# DOCUMENT SEGMENT
--- START ---

In my research on glacier hydrology and hydropower, several collaborations have been established with hydrologists, who use our simulated future glacier evolutions as an input for modelling the future runoff in Alpine regions. This includes partnerships with scientists from WSL Birmensdorf, University of Bern, the École Polytechnique Fédérale de Lausanne (Switzerland), the TU Delft (Netherlands) and the University of Bourgogne (France). I have also participated in a study that estimated the global hydropower and water storage potential that will arise from deglaciating basins during the 21st century.
The aim of my first two postdoctoral projects (2017-2019 @ ETH Zürich-WSL Birmensdorf and 2019-2021 @ TU Delft) was to extend the GLObal Glacier Evolution Model (GloGEM) of Huss & Hock (2015, Frontiers in Earth Science) by incorporating a dynamic ice flow component. The newly developed model, GloGEMflow, was applied to the European Alps in order to project the future evolution of all glaciers under the EURO-CORDEX RCM ensemble. GloGEMflow was also used to produce results for the second phase of GlacierMIP, formed the starting point to create a response time inventory of all glaciers in the European Alps, and was used to model the future evolution of all glaciers in Iceland and Scandinavia.

--- END ---

# TASKS
(A) In the text about glacier modeling research, what name was given to the model made by adding a dynamic ice flow component to GloGEM?
(B) Pick up the text about glacier modeling research right after its last sentence and carry it forward.
The material has no role in this.

(Saved data entries)
--- START ---

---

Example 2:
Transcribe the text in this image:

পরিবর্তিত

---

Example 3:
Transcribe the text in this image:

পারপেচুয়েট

--- END ---

# ANSWERS GIVEN
(A) GloGEMflow

(B)
From December 2012 to February 2013, I had the unique chance to join a Belgian-Japanese meteorite search expedition on the Nansen ice field on the Antarctic plateau (ca. 2900 m elevation), 120 km south of the Belgian Antarctic Station (Princes Elisabeth). During this expedition hundreds of blue ice samples surface samples were collected and these revealed clear climatic signals at the surface. To constrain the age of the ice, the terrestrial age of selected meteorites (i.e. the time since they entered the atmosphere) was determined. By combining this with satellite derived surface velocities and other sources of information, we tried to better constrain the mechanism behind the Nansen blue ice trap. As of October 2020, we are now combining many different datasets in a machine learning algorithm in order to predict where to find meteorites on the Antarctic ice sheet (a kind of “Antarctic meteorite treasure map”). This work is led by Veronica Tollenaar, funded through a PhD fellowship of the Fonds de Recherche Scientifique – FNRS.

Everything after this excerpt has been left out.